New law: Companies preparing for significant company law changes
Monday 11th May 2015
Companies are preparing for significant changes to company law from April 2015 through to 2017, by checking which parts of the new law apply to them, when each rule is due to come into force and what they need to do now.
Companies need to start preparing for significant changes under new company law coming into force over the next few years, many of which are designed to improve disclosure and transparency by UK companies
Register of Persons with Significant Control (PSCs)
From January 2016 every UK company limited by shares or guarantee (except public companies already subject to the listed company Disclosure and Transparency Rules) must maintain a PSC register giving details of people with significant control over the company.
This means any registerable individual (or in some cases, any ‘registerable relevant legal entity’) with an interest in more than 25 per cent of the company’s shares or voting rights, or who otherwise exercise significant influence or control over the company or its board.
Companies have a duty to take reasonable steps to identify those persons it knows or suspects have significant control over it.
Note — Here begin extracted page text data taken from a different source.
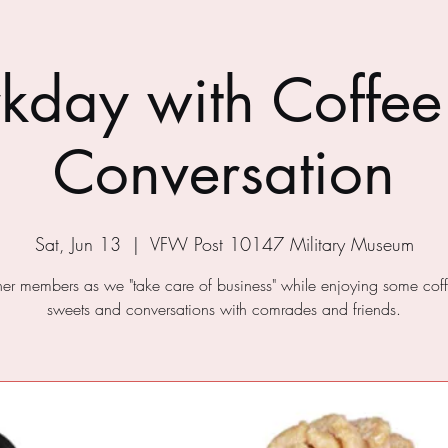
kday with Coffee
Conversation
Sat, Jun 13
  |  
VFW Post 10147 Military Museum
ther members as we "take care of business" while enjoying some cof
sweets and conversations with comrades and friends.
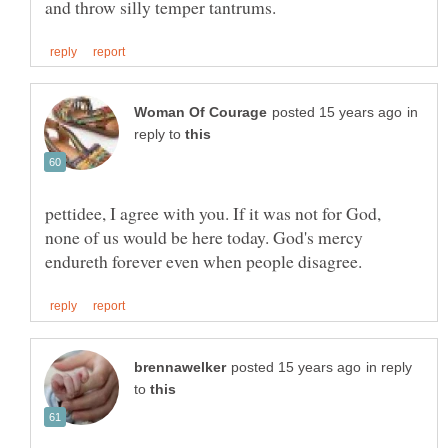
in
reply to
pettidee, I agree with you. If it was not for God,
none of us would be here today. God's mercy
in reply
to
Companies should ensure they develop procedures for doing this – including identifying provisions in agreements with third parties which may mean those third parties are PSCs. Individuals and entities with significant control must also identify themselves to the company.
From April 2016 information about PSCs must be filed at Companies House on the new annual confirmation statement, which will replace the annual return.
Corporate directors abolished
Corporate directors (when one company is a director of another) will be prohibited from October 2015, with a 12-month transitional period for existing companies which already have corporate directors. The new rules will apply even if the company’s articles allow corporate directors, and whatever the articles say about the quorum at directors’ meetings. Companies should review their articles. There will be exceptions when corporate directors will be allowed - the government is still consulting on what these will be.
Bearer shares abolished
Bearer shares will be prohibited from 26 May 2015 (with a nine month transitional period for companies to replace existing bearer shares). Bearer shares are rare in UK companies – companies affected by this change will know who they are.
Annual returns replaced
Annual returns will be replaced by annual ‘confirmation statements’ from April 2016. Companies will need to review their procedures and, if they use secretarial software, that it can cope with the new statements.
The ‘central register’
From April 2016, private companies will be able to elect to keep their statutory registers (including the new PSC register) at Companies House on a ‘central register’, instead of keeping their own registers. However, this will make more information available to the public than if they keep their own registers.
New liabilities for directors
The new law also significantly extends the grounds for disqualifying directors, including taking their conduct in relation to non-UK companies into account. It also increases their liability on insolvency generally.
Directors’ consents to act
From October 2015, directors no longer need to provide consent to act on appointment. Instead, Companies House will write to new directors notified to it by companies, and alert them to the notification. If the director does not consent they can object to Companies House.
Statements of capital
The statements of capital on certain Companies House forms will be simplified from April 2016.
Unauthorised registered office
From April 2016 Companies House will be able to change the public record if it can be shown that an address is being used as a registered office address without authority from the owner of occupier.
Companies should take advice on which parts of the new law apply to them, when they are due to come into force and what they need to do.